Sâmiha Ayverdi'nin 'Batmayan Gün' romanını yeniden okuyorum.Kitabı yayına hazırlayan,Aysel Yüksel hanımefendi Takdim yazısında, " 'Edebiyat târihinin edebi eserler, cemiyete tutulan birer ayna gibidir.' hükmü ne kadar doğrudur. Bu noktadan bakarsak,Tanzîmat'tan bu yana romancılarımız aynalarını cemiyetin çeşitli yönlerine tutmuşlar, batılılaşmanın getirdiği problemleri, âile hayatındaki değişiklikleri ve daha birçok sosyal konuları işlemişler, fakat aynalarını tasavvuf felsefesinin günlük hayatımızdaki akisleri üzerine çevirmemiş, ancak çeşitli sebeplerle pek seyrek olarak köşelerinde dolaşmışlar." (1) derken hem bir stem, hem de bir gerçeği yansıtıyor.
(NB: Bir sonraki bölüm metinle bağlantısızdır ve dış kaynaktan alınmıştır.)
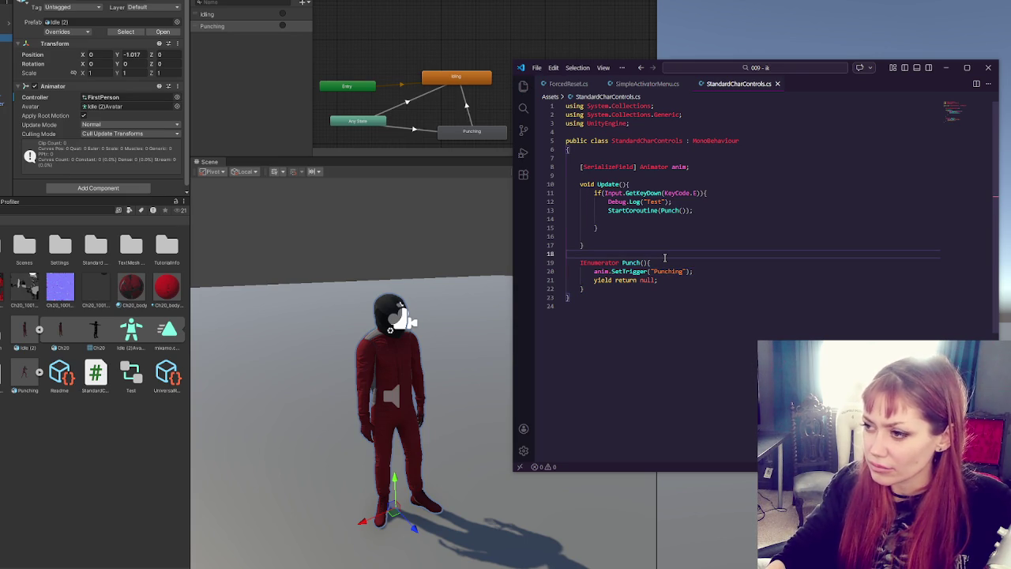
{"action": "left_click", "coordinate": [267, 224]}
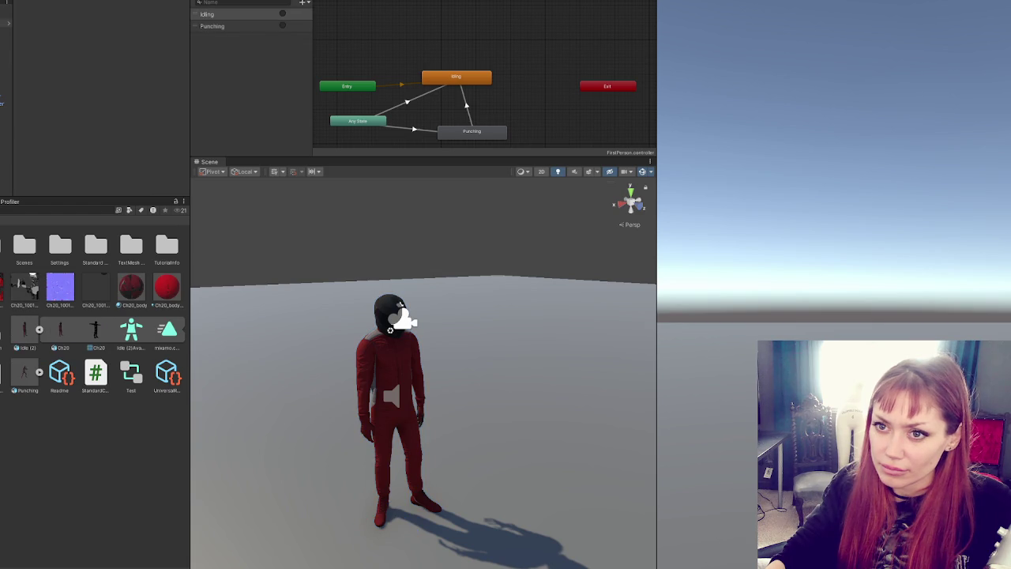
Step: Drag the Idle (2) Animator into Standard Char Controls' Anim field and test punching in Play mode
{"action": "left_click", "coordinate": [6, 132]}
Batının, batılı hayat tarzının her noktası didik didik yazılara konu edilirken nedense ''tasavvuf'' gözardı edilmiş. "Halbuki tasavvuf, bir yaşama biçimi olarak ifadesini insan gönlünde bulur. Nitekim Türk kültür, edebiyat ve îman hayatını asırlardır büyük ölçüde besleyen, feyizleriyle hareketlendiren; Itrî'ler, Dede Efendi'ler, Hattat Hafız Osman'lar, Yûnus'ları, Mevlânâ'ları, Fuzûlî'leri, Şeyh Galip'leri yetiştiren hep bu ruh olmuştur."(2) derken Türk musikisinin, Türk şiirinin, hat sanatının... velhasıl Türk edebiyatının ana kaynağı olarak tasavvuf olduğunu belirtmesi bir hakikatin ifadesi olsa gerekir. Aysel Yüksel,Batmayan Gün romanında; "Hayata tasavvufun penceresinden bakarken kendisini yetiştiren Üstadını eserleri yoluyla tanıtmak ister... Batmayan Gün'ün İrfan Paşa'sı hocası Ken'an Rıfaî'nin yetişkinlik, Kerim Bey ise gençlik yıllarından birçok çizgiler taşır."(3) derken de Batmayan Gün romanının bir bakıma Ken'an Rıfaî nin hayat hikayesi olduğunun ip uçlarını veriyor.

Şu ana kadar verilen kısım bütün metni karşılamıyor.